On random transitions in Northern California
By Janet Rechtman
Mendocino Headlands State Park. We walk a curvy trail alongside the estuary as the Big River winds its way to the ocean. The word that comes to mind is “meandering,” which brings me to “me-and-you-enduring,” which seems like an apt metaphor for married life in one’s seventies.
Actually, more than enduring. This is our fourth year living in Chico. We closed on our house the first day of the Camp Fire and arrived from Atlanta two weeks later to a world full of smoke and despair. Today, Paradise is rebuilding, and so are we.

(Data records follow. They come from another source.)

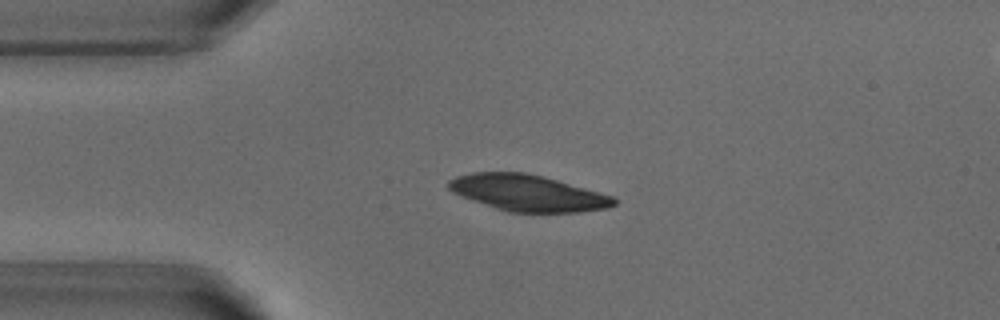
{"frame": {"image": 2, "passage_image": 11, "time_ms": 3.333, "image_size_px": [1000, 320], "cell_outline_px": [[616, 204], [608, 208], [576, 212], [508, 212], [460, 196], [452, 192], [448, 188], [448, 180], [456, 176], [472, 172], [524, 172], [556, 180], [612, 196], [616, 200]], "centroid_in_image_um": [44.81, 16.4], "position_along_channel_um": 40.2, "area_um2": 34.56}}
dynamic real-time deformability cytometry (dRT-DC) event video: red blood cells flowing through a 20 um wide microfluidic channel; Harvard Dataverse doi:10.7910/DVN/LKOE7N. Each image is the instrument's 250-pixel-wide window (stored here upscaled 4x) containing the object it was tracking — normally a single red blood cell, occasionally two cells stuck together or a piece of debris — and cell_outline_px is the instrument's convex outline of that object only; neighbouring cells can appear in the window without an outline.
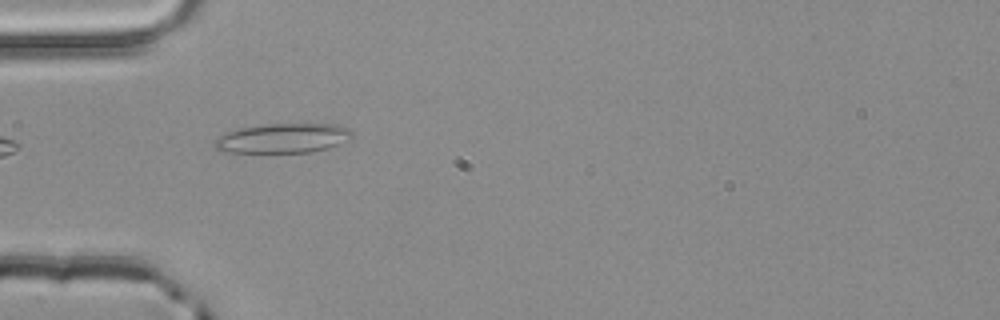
{"species": "common noctule bat (a hibernating species)", "species_latin": "Nyctalus noctula", "temperature_condition": "room temperature", "stored_images_in_passage": 3, "camera_frame_rate_fps": 3000, "um_per_image_px": 0.085, "animal": {"sex": "male", "body_mass_g": 20.4}, "frame": {"image": 1, "passage_image": 3, "time_ms": 0.667, "image_size_px": [1000, 320], "cell_outline_px": [[352, 136], [328, 148], [312, 152], [220, 152], [212, 144], [216, 136], [240, 128], [264, 124], [336, 124], [348, 128], [352, 132]], "centroid_in_image_um": [23.97, 11.75], "position_along_channel_um": 61.0, "area_um2": 23.58}}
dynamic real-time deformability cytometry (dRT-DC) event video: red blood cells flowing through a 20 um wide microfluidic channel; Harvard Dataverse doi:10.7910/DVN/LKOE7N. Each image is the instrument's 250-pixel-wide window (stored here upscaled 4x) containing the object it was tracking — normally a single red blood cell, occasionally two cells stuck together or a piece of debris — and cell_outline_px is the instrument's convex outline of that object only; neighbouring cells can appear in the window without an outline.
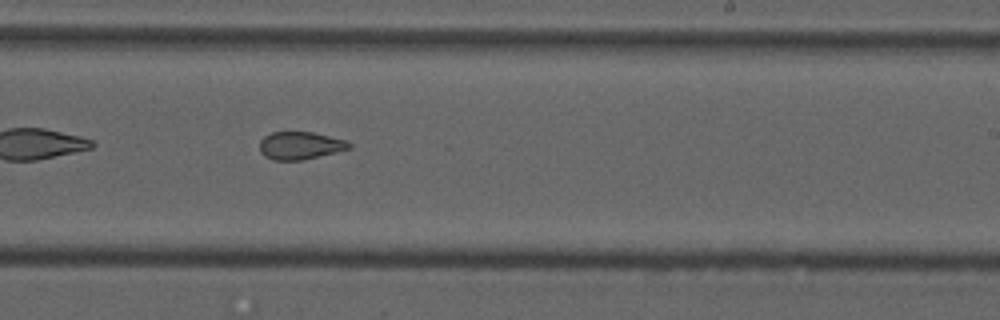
{"species": "common noctule bat (a hibernating species)", "species_latin": "Nyctalus noctula", "temperature_condition": "cold", "stored_images_in_passage": 38, "camera_frame_rate_fps": 3000, "um_per_image_px": 0.085, "animal": {"sex": "male", "forearm_length_mm": 52.5}, "frame": {"image": 1, "passage_image": 17, "time_ms": 5.333, "image_size_px": [1000, 320], "cell_outline_px": [[352, 148], [304, 160], [272, 160], [264, 156], [260, 152], [260, 140], [264, 136], [272, 132], [312, 132], [344, 140], [352, 144]], "centroid_in_image_um": [25.49, 12.38], "position_along_channel_um": 263.5, "area_um2": 14.45}, "authors_computed_cell_mechanics": {"area_um2": 15.9239, "velocity_mm_per_s": 3.7464, "shape_relaxation_time_tau1_ms": null, "shape_relaxation_time_tau2_ms": 1.8771, "deformation_change_tau1": null, "deformation_change_tau2": 0.0771}}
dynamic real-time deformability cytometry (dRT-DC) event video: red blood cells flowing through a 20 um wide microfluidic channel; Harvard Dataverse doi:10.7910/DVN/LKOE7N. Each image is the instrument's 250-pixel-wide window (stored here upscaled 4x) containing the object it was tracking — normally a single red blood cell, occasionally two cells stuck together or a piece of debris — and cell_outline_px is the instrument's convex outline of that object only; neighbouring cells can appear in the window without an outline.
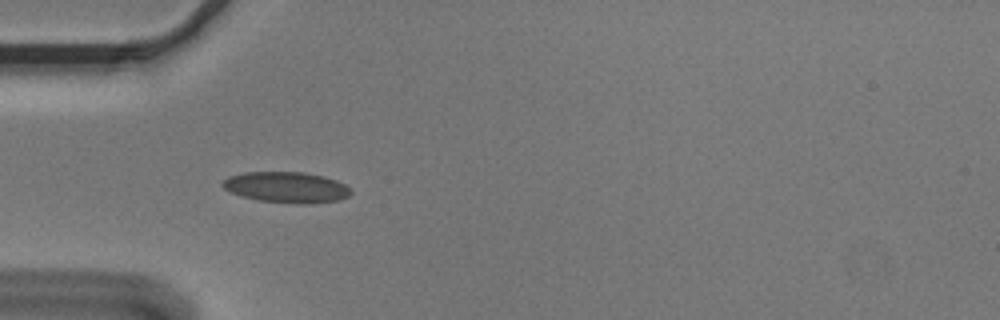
{"species": "Egyptian fruit bat (a non-hibernating species)", "species_latin": "Rousettus aegyptiacus", "temperature_condition": "cold", "stored_images_in_passage": 2, "camera_frame_rate_fps": 3000, "um_per_image_px": 0.085, "animal": {"sex": "male"}, "frame": {"image": 1, "passage_image": 1, "time_ms": 0.0, "image_size_px": [1000, 320], "cell_outline_px": [[352, 192], [348, 196], [340, 200], [312, 204], [296, 204], [260, 200], [240, 196], [224, 188], [220, 184], [228, 176], [244, 172], [304, 172], [324, 176], [336, 180], [352, 188]], "centroid_in_image_um": [24.38, 15.92], "position_along_channel_um": 60.6, "area_um2": 23.29}}
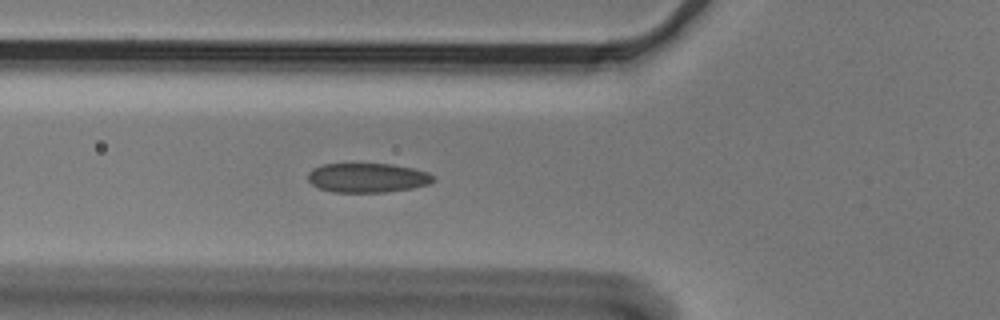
{"frame": {"image": 2, "passage_image": 2, "time_ms": 0.333, "image_size_px": [1000, 320], "cell_outline_px": [[436, 180], [428, 184], [412, 188], [384, 192], [332, 192], [320, 188], [312, 184], [308, 180], [308, 172], [312, 168], [324, 164], [392, 164], [412, 168], [428, 172], [436, 176]], "centroid_in_image_um": [31.25, 15.11], "position_along_channel_um": 94.5, "area_um2": 21.5}}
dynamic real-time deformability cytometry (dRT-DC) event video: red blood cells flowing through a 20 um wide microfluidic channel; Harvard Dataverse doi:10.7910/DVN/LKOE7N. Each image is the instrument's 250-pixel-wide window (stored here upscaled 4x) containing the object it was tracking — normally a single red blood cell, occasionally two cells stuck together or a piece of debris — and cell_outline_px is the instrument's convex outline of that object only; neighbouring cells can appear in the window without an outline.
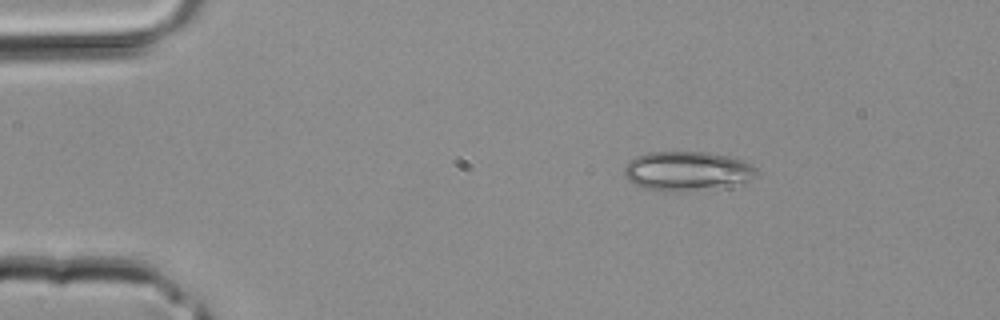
{"species": "common noctule bat (a hibernating species)", "species_latin": "Nyctalus noctula", "temperature_condition": "room temperature", "stored_images_in_passage": 2, "segment_of_instrument_passage": [1, 2], "camera_frame_rate_fps": 3000, "um_per_image_px": 0.085, "animal": {"sex": "male", "body_mass_g": 20.4}, "frame": {"image": 1, "passage_image": 1, "time_ms": 0.0, "image_size_px": [1000, 320], "cell_outline_px": [[756, 176], [748, 180], [688, 192], [644, 188], [632, 184], [624, 176], [624, 168], [636, 156], [648, 152], [708, 152], [728, 156], [744, 160], [752, 164], [756, 168]], "centroid_in_image_um": [58.37, 14.52], "position_along_channel_um": 26.6, "area_um2": 29.88}}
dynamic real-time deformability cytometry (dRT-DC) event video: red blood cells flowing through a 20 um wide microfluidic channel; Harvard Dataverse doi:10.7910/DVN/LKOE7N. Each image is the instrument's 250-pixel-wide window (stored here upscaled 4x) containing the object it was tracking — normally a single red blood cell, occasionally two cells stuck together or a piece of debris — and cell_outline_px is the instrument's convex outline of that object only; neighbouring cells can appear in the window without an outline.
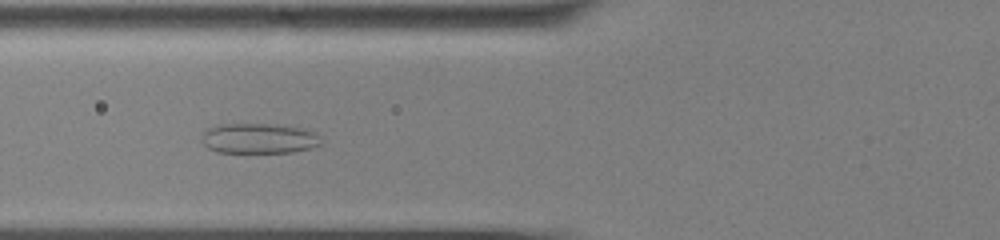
{"species": "common noctule bat (a hibernating species)", "species_latin": "Nyctalus noctula", "temperature_condition": "cold", "stored_images_in_passage": 38, "camera_frame_rate_fps": 3000, "um_per_image_px": 0.085, "animal": {"sex": "male", "body_mass_g": 13.0, "forearm_length_mm": 53.1}, "frame": {"image": 1, "passage_image": 4, "time_ms": 1.0, "image_size_px": [1000, 240], "cell_outline_px": [[320, 144], [308, 148], [292, 152], [216, 152], [208, 148], [200, 140], [204, 132], [208, 128], [220, 124], [276, 124], [304, 128], [316, 132], [320, 136]], "centroid_in_image_um": [22.0, 11.75], "position_along_channel_um": 103.8, "area_um2": 21.04}}
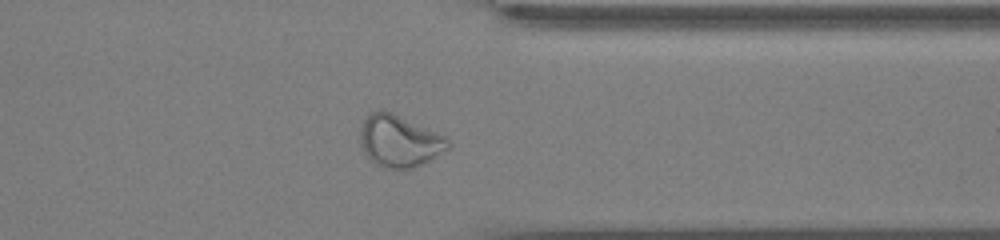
{"frame": {"image": 2, "passage_image": 27, "time_ms": 8.667, "image_size_px": [1000, 240], "cell_outline_px": [[452, 144], [448, 148], [432, 160], [424, 164], [412, 168], [384, 168], [376, 164], [364, 152], [360, 144], [360, 132], [364, 116], [368, 112], [380, 108], [392, 112], [436, 132], [444, 136]], "centroid_in_image_um": [33.92, 11.96], "position_along_channel_um": 377.5, "area_um2": 26.76}}
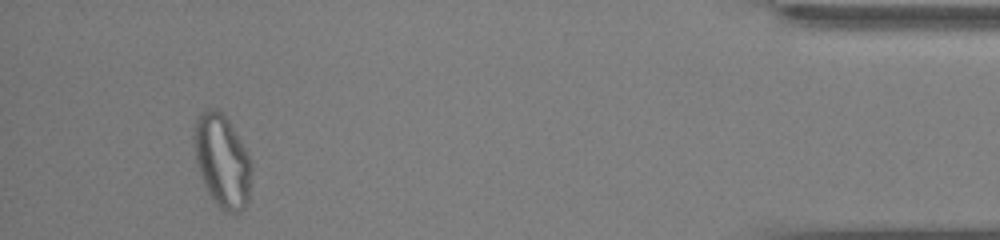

At our age, four years seems like the blink of an eye. Yet, in those four years, we’ve seen two grandgirls and two grandsons graduate high school (two of these are about to finish college), two grandsons emerge as soccer stars and two families enjoy life to the max. We’ve given back to the community through Osher Lifelong Learning Institute (OLLI) at Chico State, the League of Women Voters, Chico Housing Action Team (CHAT) and Chico Havurah. We’ve made new friends and stayed connected with old friends—what a miracle is Zoom! We’ve vaccinated to the max and so far avoided the various plagues. And, thankfully, my husband has almost completely recovered from a life-threatening illness he suffered in October. At this moment, we sit in side-by-side in matching recliners, both writing, him a novel and me this article. Yes. We are more than enduring.
As we reflect on so much privilege, we also recognize that so many of our fellow human beings are enduring lives of poverty, homelessness and discrimination, where time passes slowly and eyes blink back tears. In the year to come, we will continue to give what we can where we can because we know when meandering becomes me-and-you-ing, all of us can flourish.
Janet Rechtman is a retired University of Georgia faculty member who moved to the region in 2018 to be near her grandchildren.